Paylaş
Yılmaz'ın rüyası bile yok!
Şaşkın ördeklerin suya nasıl daldığını hepimiz biliriz.
Yılmaz'ın başbakanlıkları da hep o hesap.
Her koltuğa oturuşunda bir umut kaplıyor vatandaşı.
Yılmaz o umudu, birkaç günde söndürmeyi başarıyor.
Plan yok, program yok, vizyon yok. Siz, Mesut Yılmaz'ın ağzından bir Türkiye geleceği projesi duydunuz mu?
Türkiye 30 yılda Demirel'i gördü, Ecevit'i gördü, Özal'ı gördü, Çiller'i, Erbakan'ı gördü.
Bunlar yalan veya doğru, mümkün veya gayri mümkün bir vizyon koydular vatandaşın önüne.
Kimi hayal, kimi gerçek, kimi servet peşindeydi.
Ama hepsinin halka satacak bir şeyi vardı. Ellerindeki sepet boş bile olsa, bir şey vaat ediyorlardı.
Geleceğin Türkiyesi'nden söz ediyorlardı.
Ben bunca yıldır Mesut Yılmaz'ın ağzından böyle bir şey duymadım.
Duymadım, çünkü yok.
Yılmaz'ın bir planı, bir programı ve hepsinden kötüsü bir rüyası yok.
Uğruna mücadele edecek bir hedefi, ya da bir fikrin karşısına dikeceği karşı fikri yok.
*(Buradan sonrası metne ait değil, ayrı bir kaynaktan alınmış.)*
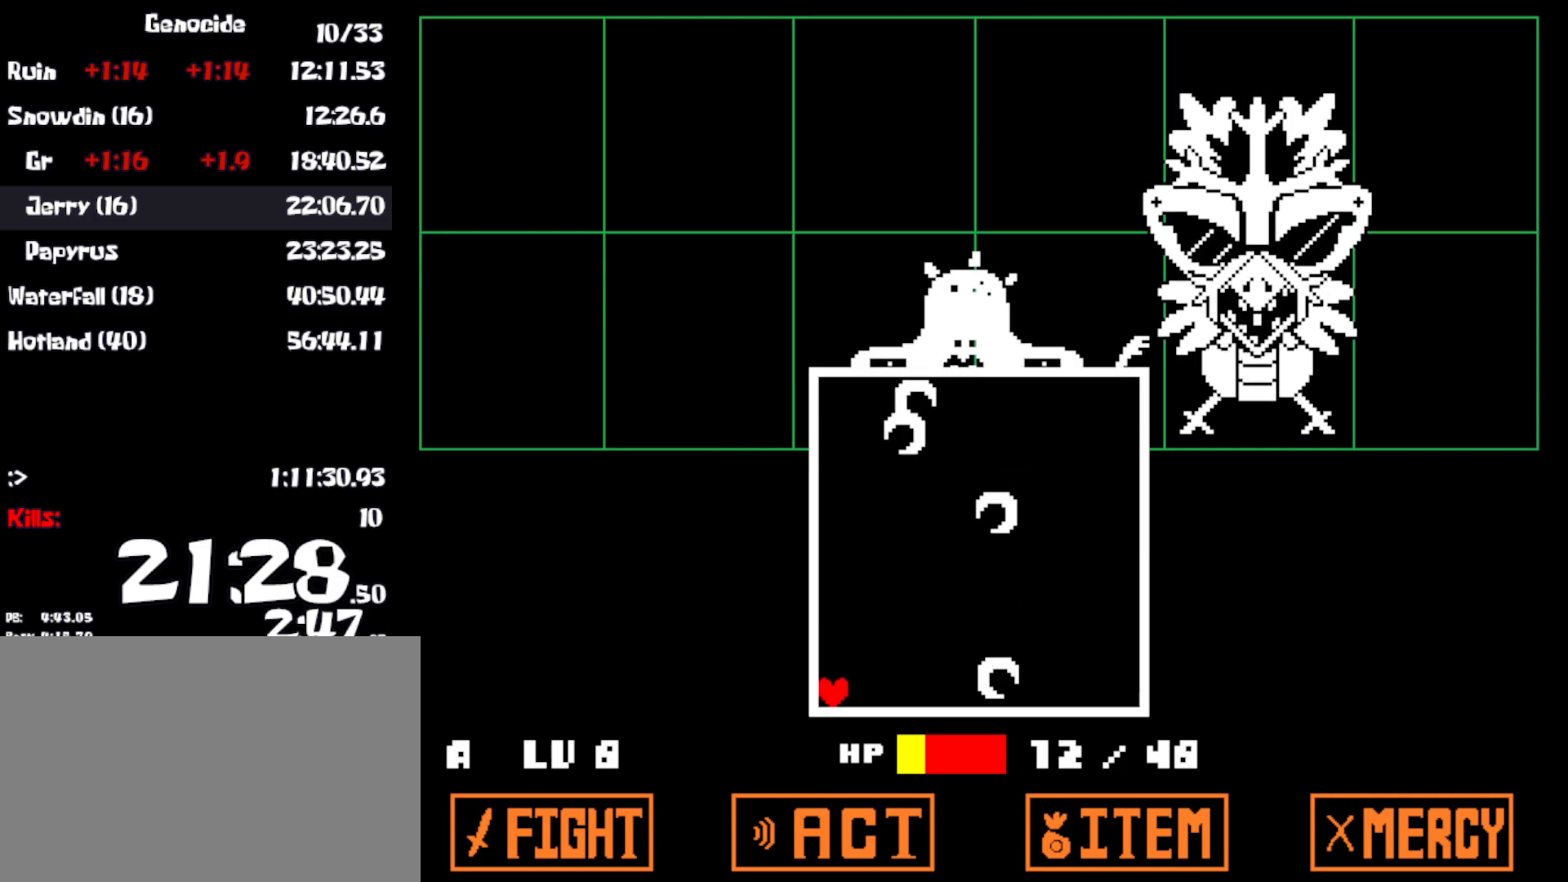
{"keys": [], "events": [[67, "down", "up"]]}
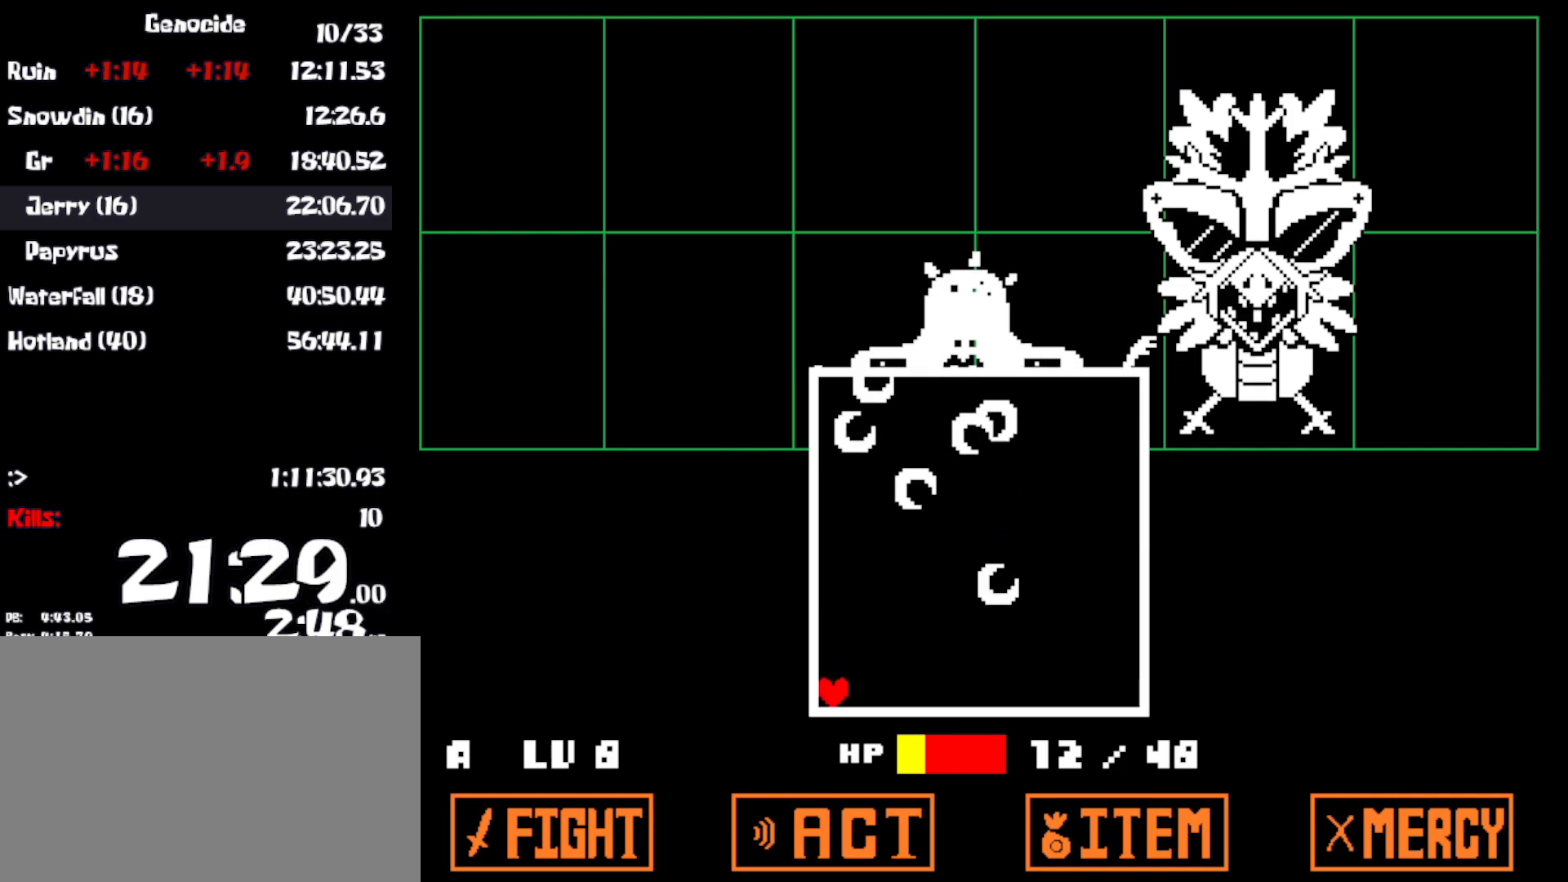
{"keys": [], "events": [[217, "right", "down"], [267, "left", "down"], [300, "right", "up"], [417, "left", "up"]]}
Aslında galiba tek varlık sebebi var.
Çiller...
Karşısına dikildiği tek şey Çiller.
Çiller olmasa, o da olmayacak.
Ne irticaya karşı, ne gelişmeye...
Ne gelişmeden yana, ne irticadan...
Bir tek Çiller'e karşı.
Ve onun bu vizyonsuz düşmanlığı, Çiller gibi bir hiçe bile yaşam veriyor.
Mesut Yılmaz'a çocukken, ‘‘Sen büyük adam olacaksın, başbakan olacaksın’’ demişler.
O da olmuş.
Ama hiç kimse ona ‘‘Başbakan olunca şunu şunu yapacaksın’’ dememiş ki!
Mesut Yılmaz ne yapsın!
Kendi düşen ağlamaz
YILMAZ, askerlerin muhtırası karşısında kendisini yalnız bırakan Ecevit ve Cindoruk'a kırgınmış.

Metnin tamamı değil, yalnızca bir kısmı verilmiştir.